Dude you said it. That is the best most positive way to describe it. I love playing hide and seek. Haha.

Use your imagination. Give it a good exercise finding places to crash for the night.


----------



## WanderLost Radical

Odin said:


> Dude you said it. That is the best most positive way to describe it. I love playing hide and seek. Haha.
> 
> Use your imagination. Give it a good exercise finding places to crash for the night.
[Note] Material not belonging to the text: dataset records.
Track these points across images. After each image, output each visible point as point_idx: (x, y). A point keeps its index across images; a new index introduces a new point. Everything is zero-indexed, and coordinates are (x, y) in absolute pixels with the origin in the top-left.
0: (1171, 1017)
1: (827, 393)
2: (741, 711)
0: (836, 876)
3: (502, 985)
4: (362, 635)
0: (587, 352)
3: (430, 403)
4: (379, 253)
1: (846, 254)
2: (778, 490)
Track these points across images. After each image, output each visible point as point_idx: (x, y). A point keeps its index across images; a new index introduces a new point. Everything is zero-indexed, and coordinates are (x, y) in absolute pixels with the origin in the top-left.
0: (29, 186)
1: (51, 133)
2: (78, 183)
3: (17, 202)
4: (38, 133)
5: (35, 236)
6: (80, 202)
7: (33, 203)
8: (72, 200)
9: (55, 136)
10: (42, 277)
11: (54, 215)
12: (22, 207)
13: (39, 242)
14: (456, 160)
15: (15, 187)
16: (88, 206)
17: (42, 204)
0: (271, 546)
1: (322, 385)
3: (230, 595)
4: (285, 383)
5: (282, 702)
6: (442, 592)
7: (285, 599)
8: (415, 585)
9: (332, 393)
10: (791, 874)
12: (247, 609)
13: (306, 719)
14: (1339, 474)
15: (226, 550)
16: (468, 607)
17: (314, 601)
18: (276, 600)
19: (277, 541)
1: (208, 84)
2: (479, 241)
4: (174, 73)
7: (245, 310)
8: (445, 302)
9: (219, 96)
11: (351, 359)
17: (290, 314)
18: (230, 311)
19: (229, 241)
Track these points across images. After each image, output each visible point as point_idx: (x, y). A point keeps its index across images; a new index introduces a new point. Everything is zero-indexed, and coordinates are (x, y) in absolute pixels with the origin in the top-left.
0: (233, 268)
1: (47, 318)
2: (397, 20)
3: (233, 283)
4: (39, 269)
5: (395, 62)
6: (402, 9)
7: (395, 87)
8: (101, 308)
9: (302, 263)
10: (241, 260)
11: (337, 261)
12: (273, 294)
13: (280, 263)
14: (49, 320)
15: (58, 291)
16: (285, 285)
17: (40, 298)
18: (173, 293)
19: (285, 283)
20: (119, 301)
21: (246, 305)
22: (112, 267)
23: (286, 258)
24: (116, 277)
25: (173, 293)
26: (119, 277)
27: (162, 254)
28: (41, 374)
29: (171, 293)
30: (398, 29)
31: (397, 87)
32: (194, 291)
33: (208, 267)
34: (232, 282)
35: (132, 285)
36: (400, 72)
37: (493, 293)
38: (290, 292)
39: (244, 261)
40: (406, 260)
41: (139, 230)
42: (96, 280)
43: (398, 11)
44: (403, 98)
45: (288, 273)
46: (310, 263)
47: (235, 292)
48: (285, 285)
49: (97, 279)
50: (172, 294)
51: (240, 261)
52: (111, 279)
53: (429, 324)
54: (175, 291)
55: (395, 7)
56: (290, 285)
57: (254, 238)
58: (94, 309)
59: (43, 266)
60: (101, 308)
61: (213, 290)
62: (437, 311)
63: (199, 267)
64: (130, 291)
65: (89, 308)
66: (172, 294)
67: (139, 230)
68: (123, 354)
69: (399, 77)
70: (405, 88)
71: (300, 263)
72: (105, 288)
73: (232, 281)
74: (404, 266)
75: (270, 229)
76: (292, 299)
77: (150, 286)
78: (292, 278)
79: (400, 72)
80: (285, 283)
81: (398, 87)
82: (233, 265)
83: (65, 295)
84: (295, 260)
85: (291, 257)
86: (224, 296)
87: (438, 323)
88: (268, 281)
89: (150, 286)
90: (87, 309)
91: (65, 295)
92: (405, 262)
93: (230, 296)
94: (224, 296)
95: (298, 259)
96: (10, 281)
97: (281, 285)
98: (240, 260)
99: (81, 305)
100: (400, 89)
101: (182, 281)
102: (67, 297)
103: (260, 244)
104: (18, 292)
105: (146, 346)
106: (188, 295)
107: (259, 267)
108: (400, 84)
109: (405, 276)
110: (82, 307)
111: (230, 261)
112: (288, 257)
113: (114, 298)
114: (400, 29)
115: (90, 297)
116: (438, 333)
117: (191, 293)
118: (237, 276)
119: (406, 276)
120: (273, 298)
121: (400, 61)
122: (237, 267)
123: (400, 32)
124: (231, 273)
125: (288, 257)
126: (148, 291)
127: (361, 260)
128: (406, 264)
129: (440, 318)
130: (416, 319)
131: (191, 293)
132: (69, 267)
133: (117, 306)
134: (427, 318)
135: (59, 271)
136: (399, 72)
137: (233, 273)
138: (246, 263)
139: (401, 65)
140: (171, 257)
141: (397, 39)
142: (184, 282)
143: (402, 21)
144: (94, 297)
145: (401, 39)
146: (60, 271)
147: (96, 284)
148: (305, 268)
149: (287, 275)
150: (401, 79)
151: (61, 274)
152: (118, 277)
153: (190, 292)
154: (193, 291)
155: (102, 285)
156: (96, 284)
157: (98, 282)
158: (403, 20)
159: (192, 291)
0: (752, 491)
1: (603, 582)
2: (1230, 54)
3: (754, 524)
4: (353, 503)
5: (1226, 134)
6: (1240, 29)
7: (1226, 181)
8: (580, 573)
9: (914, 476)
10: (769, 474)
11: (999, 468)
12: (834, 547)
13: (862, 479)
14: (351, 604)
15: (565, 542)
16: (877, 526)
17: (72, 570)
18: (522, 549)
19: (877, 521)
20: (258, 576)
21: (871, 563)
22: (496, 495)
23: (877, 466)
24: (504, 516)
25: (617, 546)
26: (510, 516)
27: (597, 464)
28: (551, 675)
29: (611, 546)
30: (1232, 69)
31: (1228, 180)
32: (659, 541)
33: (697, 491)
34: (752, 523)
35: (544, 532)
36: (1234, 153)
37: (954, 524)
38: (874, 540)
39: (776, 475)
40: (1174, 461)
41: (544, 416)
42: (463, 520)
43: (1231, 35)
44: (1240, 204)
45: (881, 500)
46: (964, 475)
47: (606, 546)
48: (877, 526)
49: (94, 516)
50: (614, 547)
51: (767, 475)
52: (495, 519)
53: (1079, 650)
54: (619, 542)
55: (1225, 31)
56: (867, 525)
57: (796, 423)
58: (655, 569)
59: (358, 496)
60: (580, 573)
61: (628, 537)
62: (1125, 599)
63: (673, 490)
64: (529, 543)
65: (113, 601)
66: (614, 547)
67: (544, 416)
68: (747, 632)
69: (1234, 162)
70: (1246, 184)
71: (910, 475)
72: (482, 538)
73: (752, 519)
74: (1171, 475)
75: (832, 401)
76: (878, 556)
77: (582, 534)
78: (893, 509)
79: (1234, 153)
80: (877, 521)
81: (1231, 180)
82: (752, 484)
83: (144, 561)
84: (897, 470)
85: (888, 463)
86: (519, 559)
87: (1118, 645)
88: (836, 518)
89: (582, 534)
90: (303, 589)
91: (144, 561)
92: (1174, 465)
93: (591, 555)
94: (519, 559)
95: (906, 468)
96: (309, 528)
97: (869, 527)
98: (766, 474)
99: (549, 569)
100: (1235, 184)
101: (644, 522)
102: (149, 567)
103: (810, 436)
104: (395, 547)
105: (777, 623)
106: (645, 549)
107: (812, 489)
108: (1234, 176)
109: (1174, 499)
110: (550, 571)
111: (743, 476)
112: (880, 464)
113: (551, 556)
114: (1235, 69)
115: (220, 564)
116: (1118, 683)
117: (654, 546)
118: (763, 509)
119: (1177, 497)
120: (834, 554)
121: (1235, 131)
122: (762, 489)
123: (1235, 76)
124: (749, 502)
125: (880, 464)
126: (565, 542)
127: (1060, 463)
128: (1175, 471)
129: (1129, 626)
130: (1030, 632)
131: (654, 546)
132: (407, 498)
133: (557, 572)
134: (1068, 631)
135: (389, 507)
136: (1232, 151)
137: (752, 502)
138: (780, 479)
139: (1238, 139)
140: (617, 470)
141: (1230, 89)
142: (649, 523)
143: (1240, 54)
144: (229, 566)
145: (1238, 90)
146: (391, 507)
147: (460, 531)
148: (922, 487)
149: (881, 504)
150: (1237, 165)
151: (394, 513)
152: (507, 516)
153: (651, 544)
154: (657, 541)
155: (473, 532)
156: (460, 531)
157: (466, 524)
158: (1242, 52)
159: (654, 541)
You can also practice this before leaving. When I walk/skate around my city, I keep an eye open for places that would be a good squat for the night. Makes you practice  Also, when you leave, don't wait until dusk to find a good spot, Look around all day. When dusk hits, go back to the previous spot you found. With time it'll become a no-brainer.


----------



## etpyh

Badly Drawn Girl said:


> I imagine that most hitchhikers need to just go where their drivers are going, and you can't really ask someone to drop you off somewhere if they are ultimately heading to a town 30-60 minutes away


If a ride is bringing you closer to your destination take it, if not don´t, simple as that. If they are ultimately going to a town 30-60 minutes away just catch another ride from there. Or let them drop you off somewhere in between if it fits.


Badly Drawn Girl said:


> I don't want to be in a situation where I literally just can't get to my destination by nightfall.


This will definitely happen sooner or later, there are just days when you are out of luck. But as said before, just bring some gear to sleep outside and you will be fine.


----------



## Sip

There have been times when I have gotten a ride, literally, to my own front door. Other times, I can't seem to go in a specific DIRECTION, let alone to a specific town. You will end up sleeping on the roadside or camping out eventually. The first time I had to do it I was terrified, but in truth, the road side makes a decent place to sleep if you sleep far enough from it, because there is usually woods on the roadside, if you aren't in a city, and you can literally roll out of your sleeping bag and stick out your thumb. You do get trafic noise on the roadside, but you get that anywhere, and honestly, it puts me to sleep.


----------